After a week of being in Doctor Roemer’s Religious Studies 390 course, several interesting issues have been brought up.  We read the first chapter of Nanzan Guide to Japanese Religion (p. 3-13) and discussed many of the assignments in class.  In Nanzan Guide to Japanese Religion, I was surprised to learn that many Japanese distrust organized religion.  The survey conducted by the Religious Awareness Project of the Japanese Association for the Study of Religion and Society (p. 5) to college students really interested me.  Saying that religious groups “are just out to make money”, “prey on people’s fears”, are “only for show”, and “too involved in politics” was a powerful statement to me.  After we were tasked to read this, we all discussed many of the fallacies that we held towards Japanese religion before this class.  I’m embarrassed to admit that I assumed that most (if not all) Japanese were religious somehow.  When I discovered the negativity towards religion, I was completely surprised.  I guess I shouldn’t assume things from Japanese movies, video games, and animation.
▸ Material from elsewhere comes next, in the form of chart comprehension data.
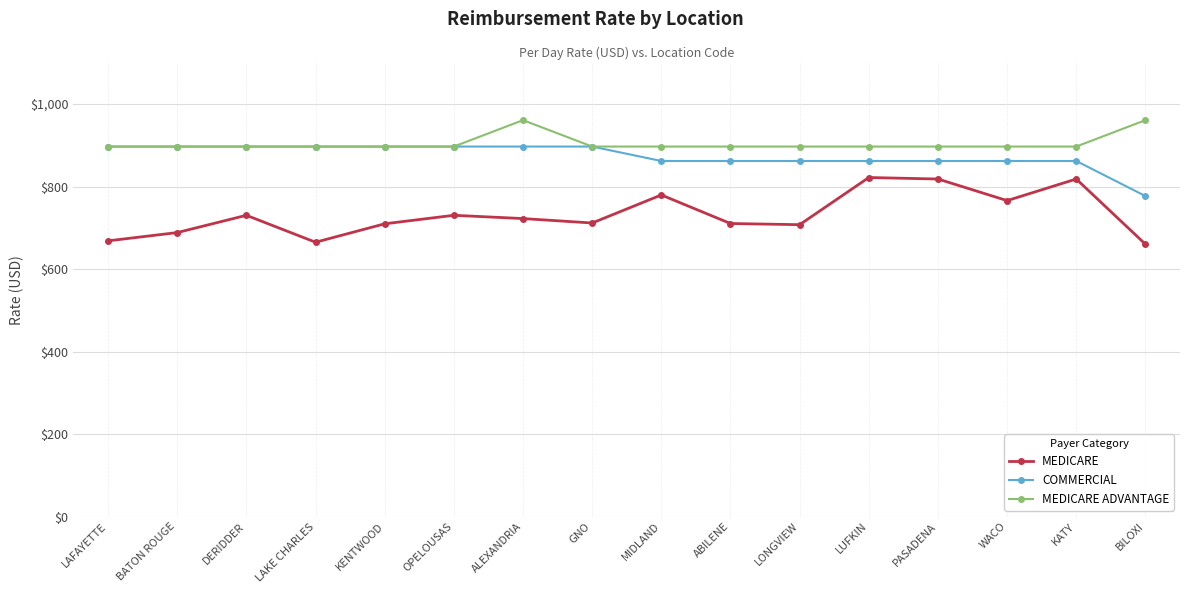

What is the label of the 14th point from the right?

DERIDDER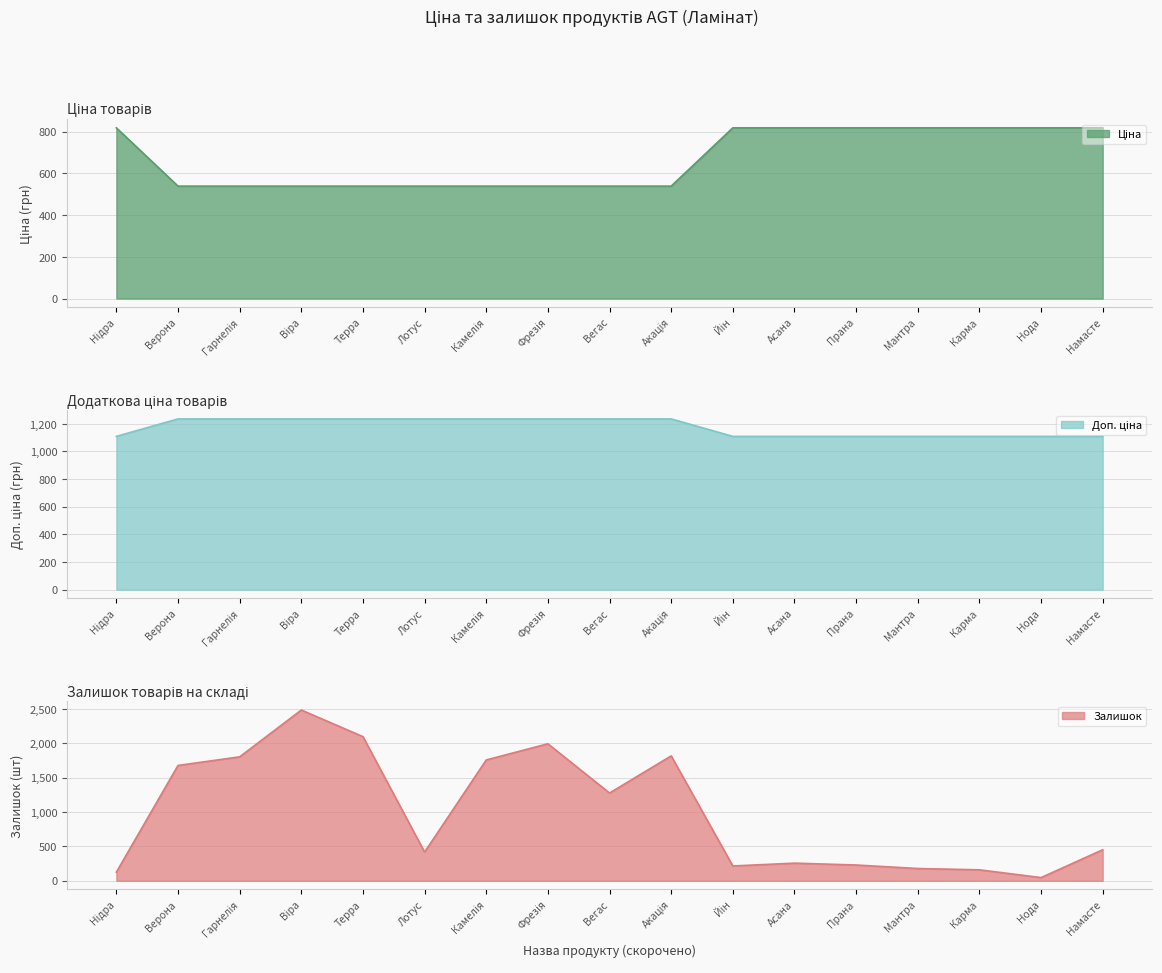

Rank the series at Нідра from lowest to highest value.

Залишок, Ціна, Доп. ціна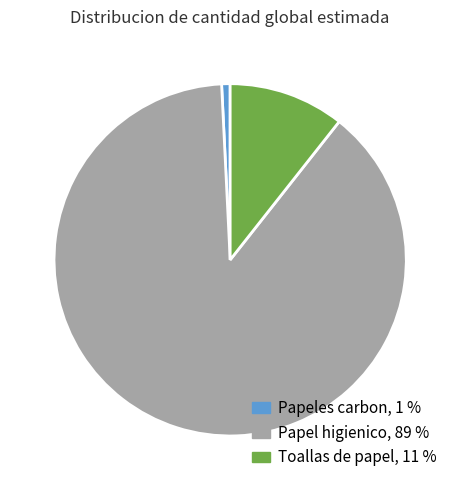

Which category accounts for the majority?

Papel higienico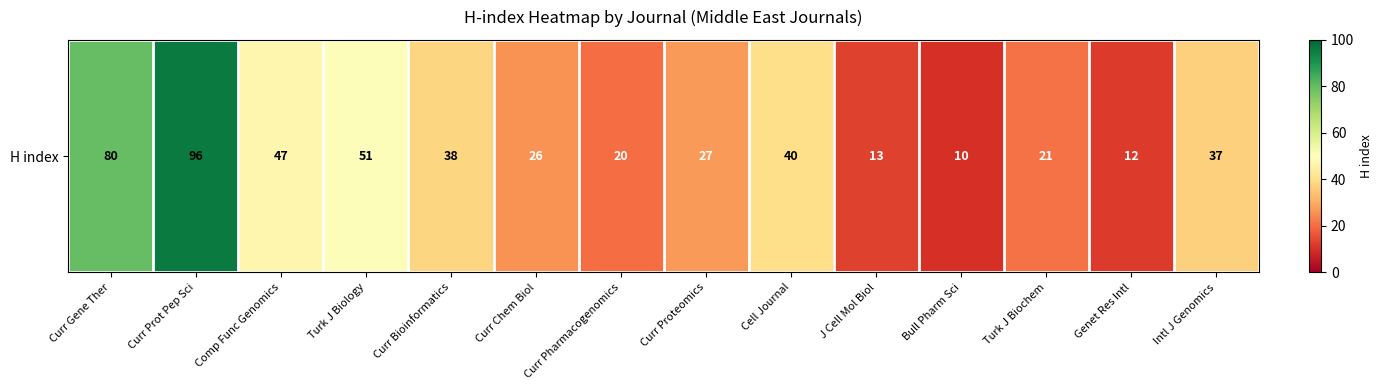

Reading left to right, what are all the values shown in this chart?

80	96	47	51	38	26	20	27	40	13	10	21	12	37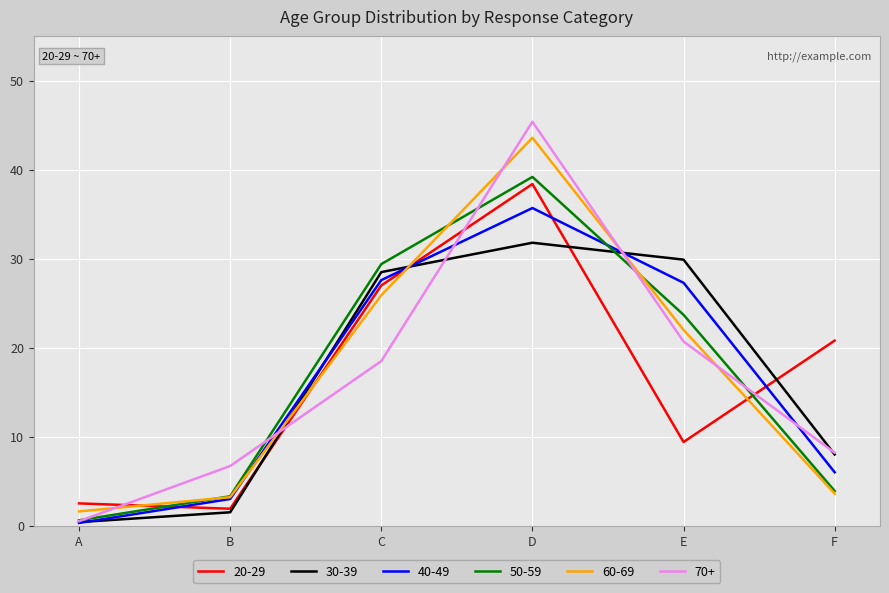

True or false: 70+ has more than 2 interior local peaks.

False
“It has become commonplace to say that Japanese are born Shinto, marry as Christians, and die Buddhists, a phrase that indicates both the high level of participation in religious rites as well as the eclectic nature of Japanese religiosity,” says Nanzan Guide to Japanese Religion (p. 3).  I specifically wrote this down in my notes as we talked about “syncretism”.  Dr. Roemer described this as the mixing of multiple religions.  This idea is very interesting and a little perplexing.  It almost reminds me of a metaphor someone made about religion once, but it unfortunately escaped my mind.  Anyway, many Japanese terms began to spring up during lecture.  Shukyo means religion (p.4) in Japanese.  I’m a little scared that all of these Japanese terms will start to confuse me, since I am not knowledgeable of the language like some of my fellow classmates are.  It will be good to keep good notes and refer to our website,, for help.  See what I did there?

I’ve only started blogging since February, so I’m still a little new at this.  It seems like we’ve been having a lot of technical issues regarding blogging, but I suppose we’re all set to go now.  I really wish I had joined the other students on the Japan trip over the summer.  That would have been so cool!  On a side note, the 1995 Aum Affair was a pretty interesting story.  It’s one reason why Japanese see religion negatively.  Instead of creating a poor summary of the event, I checked out to get the whole story.  Nanzan Guide to Japanese Religion didn’t really say much about it, so I looked it up.  I’m not a religious person at all, but I’d like to learn more about the way people think about religion.  Why do cults happen?  Currently, I’m afraid of religion.  I hope to change that over time.

2 Responses to Travis’ blog

  1. Heather says:

    Are you afraid of organized religion, or of religious beliefs themselves?

    • tetrosper says:

      I think…I’m mostly scared of organized religion. There are some specific religious beliefs that I find uncomfortable, but I don’t think I’m particularly afraid of them. I’m interested in learning about them.